Repetitive strain on wrist and shoulder tendons is one of the most common causes of tendonitis in people who aren’t athletes. Poor workstation ergonomics force your tendons into awkward positions for hours at a time.

  • Keyboard and wrists: Position your keyboard so your wrists stay straight and your forearms are in line with the keys. Your hands should sit at or slightly below elbow level. Avoid resting your wrists on a hard surface while actively typing.
  • Chair height: Your feet should rest flat on the floor with your thighs parallel to it. If your chair has armrests, set them so your elbows stay close to your body and your shoulders stay relaxed, not hiked up.
  • Monitor placement: Place your screen directly in front of you, about an arm’s length away (20 to 40 inches). The top of the screen should be at or slightly below eye level. This prevents the forward head posture and rounded shoulders that stress neck and shoulder tendons.
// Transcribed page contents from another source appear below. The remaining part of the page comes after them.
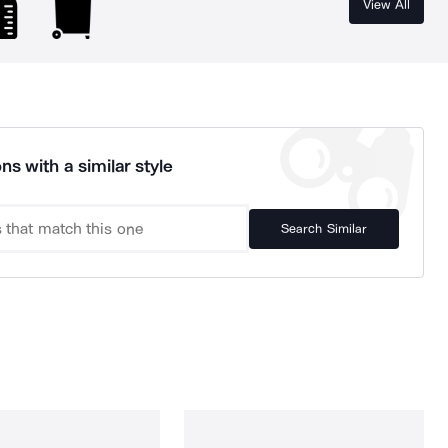
View All
ns with a similar style
Search Similar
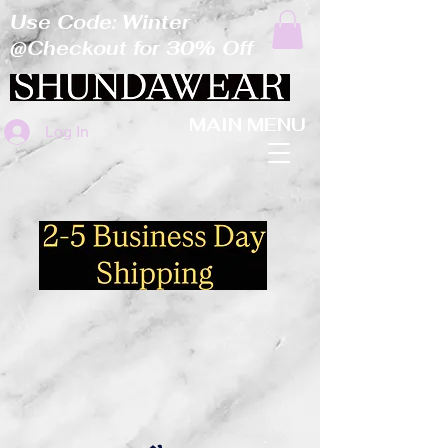
Use Code: Winter
@Checkout for 30% Off
MAIN MENU
Log In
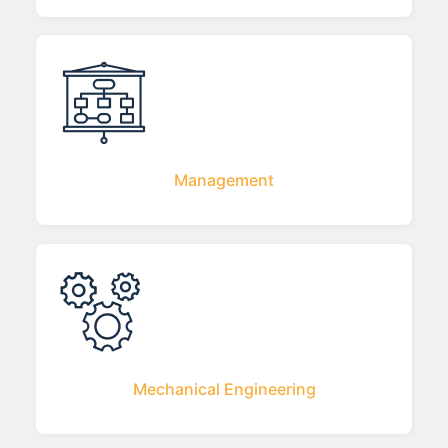
Management
Mechanical Engineering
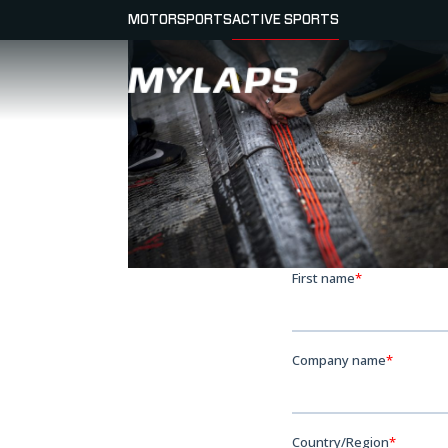
MOTORSPORTS
ACTIVE SPORTS
LOGO MYLAPS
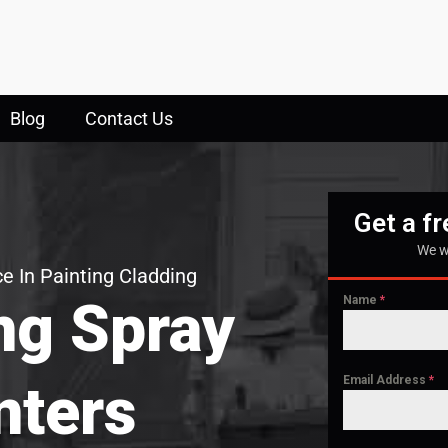
Blog
Contact Us
Get a f
We w
e In Painting Cladding
ng Spray
Name
*
Email Address
*
nters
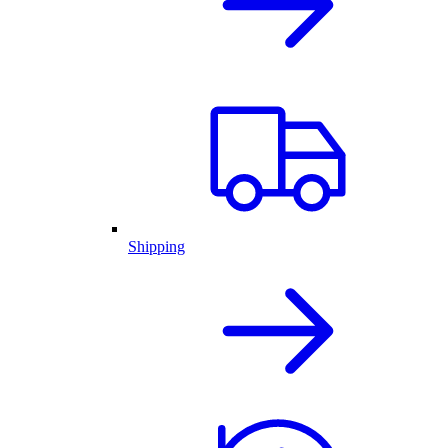
Shipping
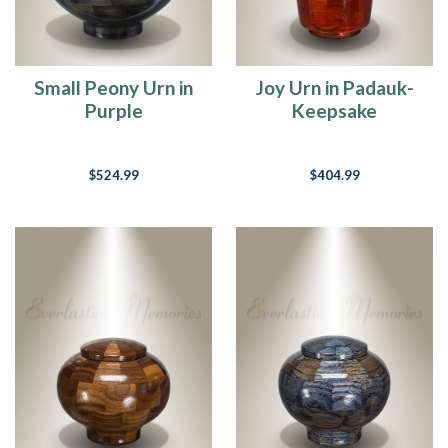
Small Peony Urn in
Joy Urn in Padauk-
Purple
Keepsake
$524.99
$404.99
Even with a perfect setup, staying in one position for hours is a problem. Set a reminder to stand, move, and change positions every 30 to 45 minutes. Brief movement breaks restore blood flow to tendons that have limited blood supply to begin with.

Risk Factors You Might Not Expect

Certain medications significantly increase tendon vulnerability. A class of antibiotics called fluoroquinolones (commonly prescribed for urinary tract and respiratory infections) causes an estimated 2.9 tendon ruptures per 10,000 patients per year, with the risk concentrated in people over 60. When fluoroquinolones are combined with oral corticosteroids like prednisone, the risk of Achilles tendon rupture jumps nearly 20-fold. If you’re prescribed these medications, especially together, it’s worth knowing that your tendons are temporarily more fragile.

Other factors that raise tendon injury risk include higher BMI, prior tendon injuries, diabetes, connective tissue disorders, and COPD. Age plays a significant role as well. Tendons lose water content and elasticity over time, so the same training load that was safe at 30 may be riskier at 55. Older adults benefit even more from gradual progression and eccentric strengthening.

Warming Up Before Intense Activity

A proper warm-up increases blood flow and temperature in tendons, making them more pliable before you ask them to handle high forces. Dynamic movements like leg swings, arm circles, walking lunges, and bodyweight squats prepare tendons better than standing still and holding a stretch. One study of 465 high school soccer players found no significant difference in injury rates between dynamic stretching alone and dynamic stretching combined with static stretching, suggesting the dynamic component is what matters most.

Save static stretching for after your workout if you enjoy it, but don’t rely on it as your primary injury prevention tool. The warm-up that protects tendons is the one that mimics the movements you’re about to perform, starting at low intensity and building up.

Recognizing Early Warning Signs

Tendonitis starts as inflammation from micro-tears when a tendon is overloaded too quickly. At this stage, you’ll typically feel a sharp or burning pain during activity that fades with rest. The area may be warm, slightly swollen, or tender to the touch. Caught early, tendonitis resolves in several days to six weeks with rest and modified activity.

If you push through and keep loading the tendon without adequate recovery, the problem shifts from inflammation to degeneration, a condition called tendinosis. The organized collagen fibers that give tendons their strength become disorganized, replaced by weaker, immature collagen. At this point, pain becomes more persistent, showing up earlier in workouts or even at rest. Treating chronic tendinosis takes 3 to 9 months, far longer than the early-stage problem it grew from.

The practical takeaway: pain that shows up in a tendon during or after activity and doesn’t resolve within a few days is worth addressing immediately. Reducing load, adding eccentric exercises at a low intensity, and correcting whatever triggered the problem (a sudden spike in training, poor ergonomics, new footwear) can keep a minor irritation from becoming a months-long setback.